Good luck & blessings no matter what your decision may be.
post #8 of 11
My boys are 2years, 3 months apart, and I think that is a perfect age gap. My older DS was jealous at first, but now he is not at all, he takes really good care of his brother and always looks out for him. By the time he turned 3 and was old enough to be more independent, he was also used to being a big brother so it was actually more helpful I think to have already had a baby brother and be able to help out and understand, rather than having it all be knew to him when he first turned 3.. does that make sense?
It was hard at first to get used to 2 babies, but I think again this would be easier for you since you said your DH will be there to help.
Also, I like the 2 year grade gap too, I think they'd be closer as they grow up if there are 2 grades apart rather than 3.
That's just what I think, but I've always wanted to have my children close in age.
When they are older (like both out of highschool) 2.5 years or 3 years will not even really make any difference.
post #9 of 11
My first two are 2 yr 8 months apart. The third came 3 yr 4 months later. So, my oldest and youngest are 6 yr apart (minus a day).

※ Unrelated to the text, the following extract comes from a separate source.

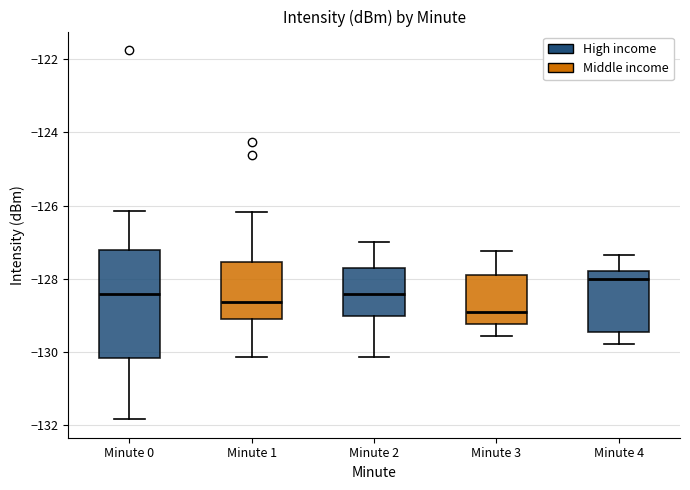

Which box's median line is the lowest?

Minute 3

My first two are much closer than #2 &#3. I think this is because of the larger age gap. So, I voted for 2 1/2 yr split. (Assuming you are excellent at getting pg when you want to!) Another plus, IMO was that before my kids were 3, they were content to be at home all the time. After 3, they seemed to want the play dates, they are in preschool, etc--which is kinda crazy when you have a newborn. Either way, the first six months will be challenging, but once that new one can sit up and be "entertained" by the older. . .life is fun again. The oldest feels so important and special because the baby is completely infatuated by them and mom gets a chance to make dinner and breathe.

Amy
post #10 of 11
"family planning" is not always the way you want. So I would say that if you want more then...leave the planning to God.

I have 2 boys 3 yrs apart. But I miscarried inbetween. So.......you never know.
post #11 of 11
Quote:
Originally Posted by Nazsmum View Post
"family planning" is not always the way you want. So I would say that if you want more then...leave the planning to God.

I have 2 boys 3 yrs apart. But I miscarried inbetween. So.......you never know.
Ditto - I thought we would have kids 2 years or under apart - right now, if this is a sticky baby, we will be at 2y8m apart. The good thing is that DD is getting SO much more independant than she was even a month ago, so I'm actually glad it has worked out this way. I think she will do better with the bigger age gap. In fact, I'm liking having this time with her so much, we will most likely not start trying until around 18mo or so, instead of 12m.